Victoria entró a la joyería como si el lugar le perteneciera. Llevaba un abrigo rojo impecable, lentes oscuros grandes y un bolso beige que dejaba claro que no estaba acostumbrada a pasar desapercibida. Apenas cruzó la puerta, el aroma a perfume caro llenó el ambiente, mezclándose con el brillo de las vitrinas y el silencio elegante del local.

Detrás del mostrador estaban Camila y Sofía, dos vendedoras jóvenes que llevaban toda la mañana atendiendo clientes con paciencia. Camila era amable, observadora y siempre sonreía incluso cuando el día se ponía difícil. Sofía, más reservada, tenía una elegancia tranquila y conocía cada joya de la tienda como si la hubiera diseñado ella misma.

—Buenas tardes, bienvenida —dijo Camila con respeto—. ¿En qué podemos ayudarla?

Victoria se quitó lentamente los lentes y miró a las dos empleadas de arriba abajo. No respondió de inmediato. Primero observó sus uniformes, luego sus zapatos, y finalmente sonrió con desprecio.

—No sé si ustedes puedan ayudarme —dijo con voz fría—. Estoy buscando piezas exclusivas, no bisutería común.

Sofía mantuvo la calma.

—Tenemos una colección privada disponible para clientes interesados. Si desea, podemos mostrarle algunas opciones.

Victoria soltó una pequeña risa, como si aquello le pareciera gracioso.

—¿Colección privada? Dudo mucho que ustedes sepan distinguir una joya verdadera de una copia bonita.

Camila sintió el golpe de esas palabras, pero no perdió la compostura. En lugar de discutir, abrió con cuidado una vitrina lateral y sacó un estuche de terciopelo azul.
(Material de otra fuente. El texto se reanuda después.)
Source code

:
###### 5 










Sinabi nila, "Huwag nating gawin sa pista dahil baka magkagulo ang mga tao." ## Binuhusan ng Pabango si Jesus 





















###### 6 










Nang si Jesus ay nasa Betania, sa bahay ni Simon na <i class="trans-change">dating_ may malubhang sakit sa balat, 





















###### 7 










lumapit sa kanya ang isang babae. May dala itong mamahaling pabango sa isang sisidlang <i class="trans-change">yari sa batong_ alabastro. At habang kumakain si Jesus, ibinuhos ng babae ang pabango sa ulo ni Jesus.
Dentro brillaba un collar de oro blanco con una piedra central de un azul profundo.

Victoria cambió ligeramente la expresión, pero intentó disimular.
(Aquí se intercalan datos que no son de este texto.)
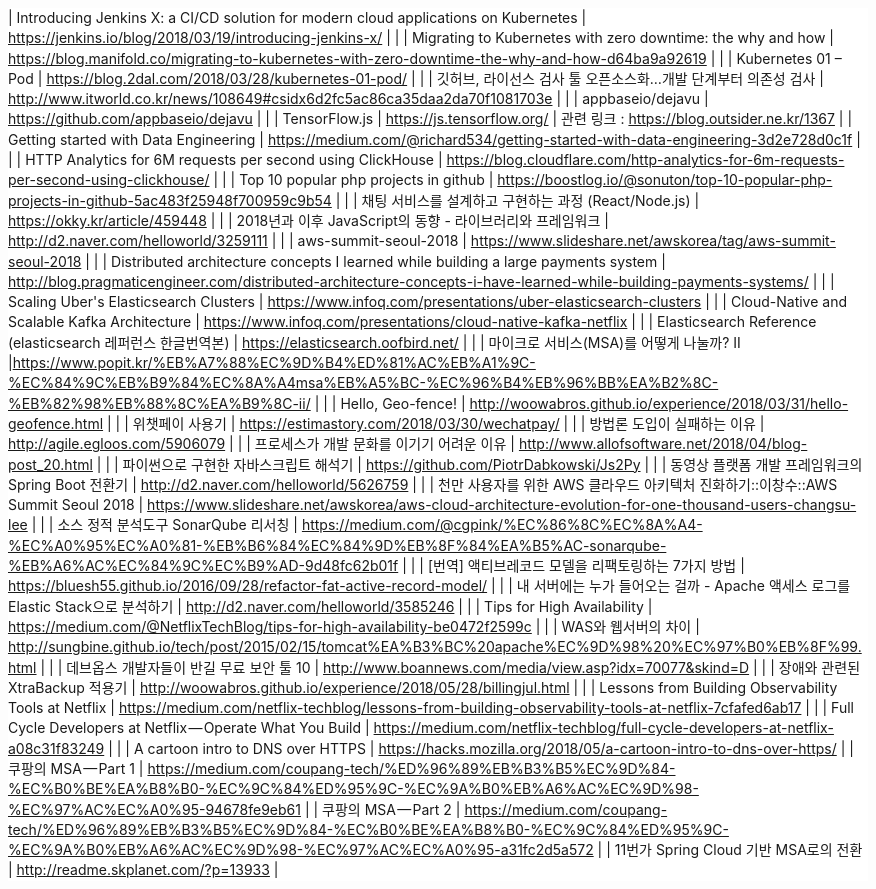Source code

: | Introducing Jenkins X: a CI/CD solution for modern cloud applications on Kubernetes | https://jenkins.io/blog/2018/03/19/introducing-jenkins-x/ | |
| Migrating to Kubernetes with zero downtime: the why and how | https://blog.manifold.co/migrating-to-kubernetes-with-zero-downtime-the-why-and-how-d64ba9a92619 | |
| Kubernetes 01 – Pod | https://blog.2dal.com/2018/03/28/kubernetes-01-pod/ | |
| 깃허브, 라이선스 검사 툴 오픈소스화…개발 단계부터 의존성 검사 | http://www.itworld.co.kr/news/108649#csidx6d2fc5ac86ca35daa2da70f1081703e | |
| appbaseio/dejavu | https://github.com/appbaseio/dejavu | |
| TensorFlow.js | https://js.tensorflow.org/ | 관련 링크 : https://blog.outsider.ne.kr/1367 |
| Getting started with Data Engineering | https://medium.com/@richard534/getting-started-with-data-engineering-3d2e728d0c1f | |
| HTTP Analytics for 6M requests per second using ClickHouse | https://blog.cloudflare.com/http-analytics-for-6m-requests-per-second-using-clickhouse/ | |
| Top 10 popular php projects in github | https://boostlog.io/@sonuton/top-10-popular-php-projects-in-github-5ac483f25948f700959c9b54 | |
| 채팅 서비스를 설계하고 구현하는 과정 (React/Node.js) | https://okky.kr/article/459448 | |
| 2018년과 이후 JavaScript의 동향 - 라이브러리와 프레임워크 | http://d2.naver.com/helloworld/3259111 | |
| aws-summit-seoul-2018 | https://www.slideshare.net/awskorea/tag/aws-summit-seoul-2018 | |
| Distributed architecture concepts I learned while building a large payments system | http://blog.pragmaticengineer.com/distributed-architecture-concepts-i-have-learned-while-building-payments-systems/ | |
| Scaling Uber's Elasticsearch Clusters | https://www.infoq.com/presentations/uber-elasticsearch-clusters | |
| Cloud-Native and Scalable Kafka Architecture | https://www.infoq.com/presentations/cloud-native-kafka-netflix | |
| Elasticsearch Reference (elasticsearch 레퍼런스 한글번역본) | https://elasticsearch.oofbird.net/ | |
| 마이크로 서비스(MSA)를 어떻게 나눌까? II |https://www.popit.kr/%EB%A7%88%EC%9D%B4%ED%81%AC%EB%A1%9C-%EC%84%9C%EB%B9%84%EC%8A%A4msa%EB%A5%BC-%EC%96%B4%EB%96%BB%EA%B2%8C-%EB%82%98%EB%88%8C%EA%B9%8C-ii/ | |
| Hello, Geo-fence! | http://woowabros.github.io/experience/2018/03/31/hello-geofence.html | |
| 위챗페이 사용기 | https://estimastory.com/2018/03/30/wechatpay/ | |
| 방법론 도입이 실패하는 이유 | http://agile.egloos.com/5906079 | |
| 프로세스가 개발 문화를 이기기 어려운 이유 | http://www.allofsoftware.net/2018/04/blog-post_20.html | |
| 파이썬으로 구현한 자바스크립트 해석기 | https://github.com/PiotrDabkowski/Js2Py | |
| 동영상 플랫폼 개발 프레임워크의 Spring Boot 전환기 | http://d2.naver.com/helloworld/5626759 | |
| 천만 사용자를 위한 AWS 클라우드 아키텍처 진화하기::이창수::AWS Summit Seoul 2018 | https://www.slideshare.net/awskorea/aws-cloud-architecture-evolution-for-one-thousand-users-changsu-lee | |
| 소스 정적 분석도구 SonarQube 리서칭 | https://medium.com/@cgpink/%EC%86%8C%EC%8A%A4-%EC%A0%95%EC%A0%81-%EB%B6%84%EC%84%9D%EB%8F%84%EA%B5%AC-sonarqube-%EB%A6%AC%EC%84%9C%EC%B9%AD-9d48fc62b01f | |
| [번역] 액티브레코드 모델을 리팩토링하는 7가지 방법 | https://bluesh55.github.io/2016/09/28/refactor-fat-active-record-model/ | |
| 내 서버에는 누가 들어오는 걸까 - Apache 액세스 로그를 Elastic Stack으로 분석하기 | http://d2.naver.com/helloworld/3585246 | | 
| Tips for High Availability | https://medium.com/@NetflixTechBlog/tips-for-high-availability-be0472f2599c | |
| WAS와 웹서버의 차이 | http://sungbine.github.io/tech/post/2015/02/15/tomcat%EA%B3%BC%20apache%EC%9D%98%20%EC%97%B0%EB%8F%99.html | |
| 데브옵스 개발자들이 반길 무료 보안 툴 10 | http://www.boannews.com/media/view.asp?idx=70077&skind=D | |
| 장애와 관련된 XtraBackup 적용기 | http://woowabros.github.io/experience/2018/05/28/billingjul.html | |
| Lessons from Building Observability Tools at Netflix | https://medium.com/netflix-techblog/lessons-from-building-observability-tools-at-netflix-7cfafed6ab17 | |
| Full Cycle Developers at Netflix — Operate What You Build | https://medium.com/netflix-techblog/full-cycle-developers-at-netflix-a08c31f83249 | |
| A cartoon intro to DNS over HTTPS | https://hacks.mozilla.org/2018/05/a-cartoon-intro-to-dns-over-https/ | 
| 쿠팡의 MSA — Part 1 | https://medium.com/coupang-tech/%ED%96%89%EB%B3%B5%EC%9D%84-%EC%B0%BE%EA%B8%B0-%EC%9C%84%ED%95%9C-%EC%9A%B0%EB%A6%AC%EC%9D%98-%EC%97%AC%EC%A0%95-94678fe9eb61 |
| 쿠팡의 MSA — Part 2 | https://medium.com/coupang-tech/%ED%96%89%EB%B3%B5%EC%9D%84-%EC%B0%BE%EA%B8%B0-%EC%9C%84%ED%95%9C-%EC%9A%B0%EB%A6%AC%EC%9D%98-%EC%97%AC%EC%A0%95-a31fc2d5a572 | 
| 11번가 Spring Cloud 기반 MSA로의 전환 | http://readme.skplanet.com/?p=13933 |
—Ese collar… ¿de dónde salió?

—Pertenece a una edición limitada —respondió Sofía—. Solo llegaron tres piezas al país.

La clienta extendió la mano con rapidez, pero Camila sostuvo el estuche con firmeza.

—Con gusto se lo mostramos, pero debe manipularse con guantes.

Victoria frunció el ceño, molesta por no recibir un trato de superioridad. En ese momento, entró al local el gerente de la joyería. Al verla, se acercó con una sonrisa educada, pero antes de saludarla, miró a Camila y Sofía con orgullo.

—Veo que ya conoció a nuestras mejores asesoras —dijo él—. Sofía es especialista certificada en piedras preciosas y Camila fue quien seleccionó personalmente esta colección para la tienda.

El rostro de Victoria perdió seguridad. Miró a las dos mujeres, esta vez sin desprecio, mientras el gerente continuaba:

—De hecho, muchos clientes importantes vienen exclusivamente por sus recomendaciones.

El silencio fue incómodo. Victoria bajó la mirada hacia el collar y luego respiró profundo.

—No sabía… —murmuró.

Camila sonrió con serenidad.

—No se preocupe. A veces las apariencias hacen que las personas se equivoquen.

Victoria no respondió. Por primera vez desde que entró, parecía no saber qué decir. La joyería seguía brillando igual, pero algo había cambiado: las vitrinas ya no eran lo más valioso del lugar. La verdadera elegancia estaba en la dignidad de aquellas dos vendedoras que, sin levantar la voz, le habían dado una lección que jamás olvidaría.